Hi all merry Christmas. I have a quick question aboutffiltration. Right now I'm running an extremely loud magnum 350 and 2 hobs on my 125 peacock/hap setup. They seem to be doing the job quite well, along with weekly water change. I'm looking to upgrade to (hopefully) one canister filter. Is one fluval fx5 gonna do the trick? Am I better off with two smaller canisters?


----------



## Deeda (Oct 12, 2012)

It may be enough filtration but that depends on your stocking plans. I think it will definitely be better than the Magnum 350 but I would still keep at least one of the HOB's depending on the brand/model.

You may also need more circulation in the tank depending on where you install the FX5 output nozzle. If this is a 72" long tank, I don't think it will provide enough water movement throughout the tank length, though you could do a DIY spraybar to accomplish this.
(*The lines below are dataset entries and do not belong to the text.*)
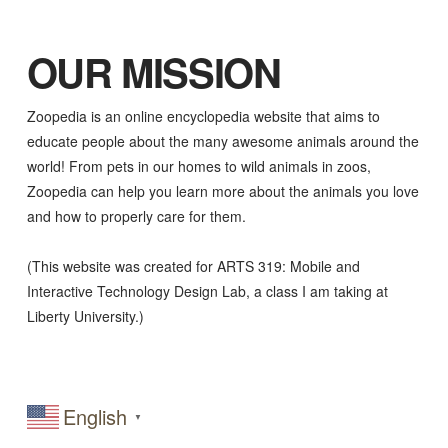
OUR MISSION
Zoopedia is an online encyclopedia website that aims to
educate people about the many awesome animals around the
world! From pets in our homes to wild animals in zoos,
Zoopedia can help you learn more about the animals you love
and how to properly care for them.
(This website was created for ARTS 319: Mobile and
Interactive Technology Design Lab, a class I am taking at
Liberty University.)
English
▼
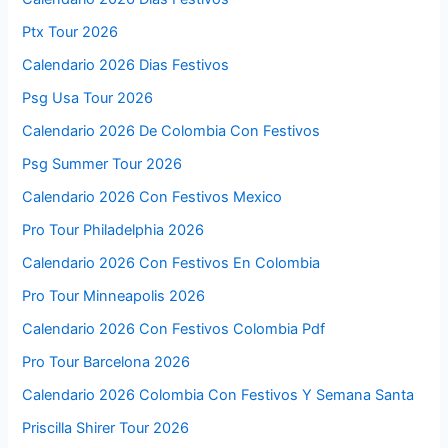
Ptx Tour 2026
Calendario 2026 Dias Festivos
Psg Usa Tour 2026
Calendario 2026 De Colombia Con Festivos
Psg Summer Tour 2026
Calendario 2026 Con Festivos Mexico
Pro Tour Philadelphia 2026
Calendario 2026 Con Festivos En Colombia
Pro Tour Minneapolis 2026
Calendario 2026 Con Festivos Colombia Pdf
Pro Tour Barcelona 2026
Calendario 2026 Colombia Con Festivos Y Semana Santa
Priscilla Shirer Tour 2026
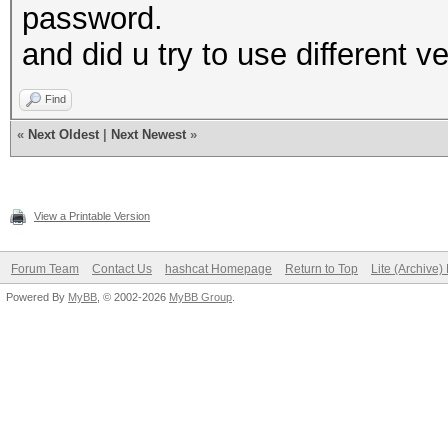
password.
and did u try to use different ve
Find
«
Next Oldest
|
Next Newest
»
View a Printable Version
Forum Team
Contact Us
hashcat Homepage
Return to Top
Lite (Archive
Powered By
MyBB
, © 2002-2026
MyBB Group
.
Any structure or rock formations may also deflect the filter output and need to be considered when choosing how to maintain a good water circulation in the tank.


----------



## chriswagner (Dec 8, 2013)

Thanks for the reply Deeda. I think that sounds like a plan, with the spray bar and keeping one of my hobs. It's just very cluttered right now with all the intakes as you can imagine. I have a powerhead at one end of the tank, mostly to jeep the waste from settling on the sand which would help the water flow I'm sure right? I'm still trying to figure out a way to hide that now  any other suggestions on what route I could go in the filtration department? I'm open to all suggestions, I am fairly new to Africans so I'm just trying to learn what's best for my fish!


----------



## pablo111 (Dec 10, 2013)

What kind of HOBs are you running? You should definitely keep one running with the FX5. (There's an FX6 now btw. It's better. Just incase you haven't purchased yet.).


----------



## spotmonster (Nov 23, 2006)

I think you would be fine with the only the FX5 on a 125. But keeping a HOB won't hurt.
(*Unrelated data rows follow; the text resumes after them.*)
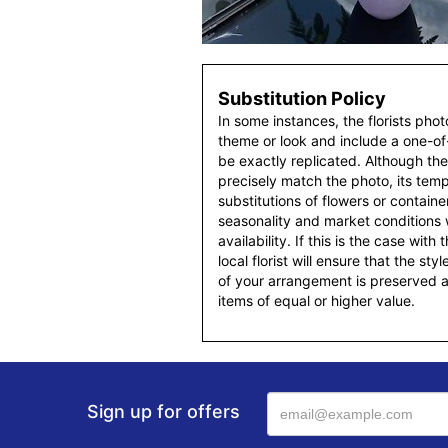
Substitution Policy
In some instances, the florists pho
theme or look and include a one-o
be exactly replicated. Although th
precisely match the photo, its temp
substitutions of flowers or contain
seasonality and market conditions
availability. If this is the case with
local florist will ensure that the s
of your arrangement is preserved an
items of equal or higher value.
Sign up for offers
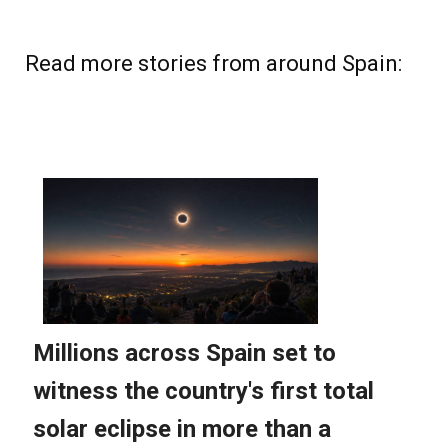
Read more stories from around Spain:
Definately go for 1 FX5 over 2 smaller units
.


----------



## skurj (Oct 30, 2011)

My thoughts..

Fx5 will be good, but add a hob filter for adding things like carbon (only when needed) or polishing floss. Hob is soo much easier to clean and service and the aquaclears you don't even need to shut em down to service. You don't have to run the hob full time if you find you don't need it, but nice to have handy.


----------



## mclaren880 (May 20, 2012)

I'd say go with another HOT as well. I had an fx5 with an emperor 400 and 200. Granted, I'm a little anal about clear water, but I felt I noticed a difference when I swapped in an ac110 in the 200. It could be in my head, and I also added a hydor koralia circulator at the same time so that could have something to do with it. Just my 2 cents. And yeah, an hob is So much easier to swap media and change filter floss.

Also, having 2 filters is important, I think. Fx5s are awesome, we'll built filters, but as with all things, they do break on occasion. If (when) the fx5 needs a new part at some point down the line, you won't be scrambling.


----------



## mclaren880 (May 20, 2012)

Sorry that last one was written from my phone and is riddled with errors. I meant use an HOB along with the fx5. I do no filter floss in the fx5 song dot have to take it apart every week or 2 and just change out the floss is the HOB frequently.


----------



## Kalost (Feb 27, 2013)

i think both your posts are riddled with errors.


----------



## mclaren880 (May 20, 2012)

Yes, they are. Song dot = so I do not. I should probably stop posting from my phone it seems.


----------



## Kalost (Feb 27, 2013)

or jsut turn off auto prediction text in your options or whatever is causing that.


----------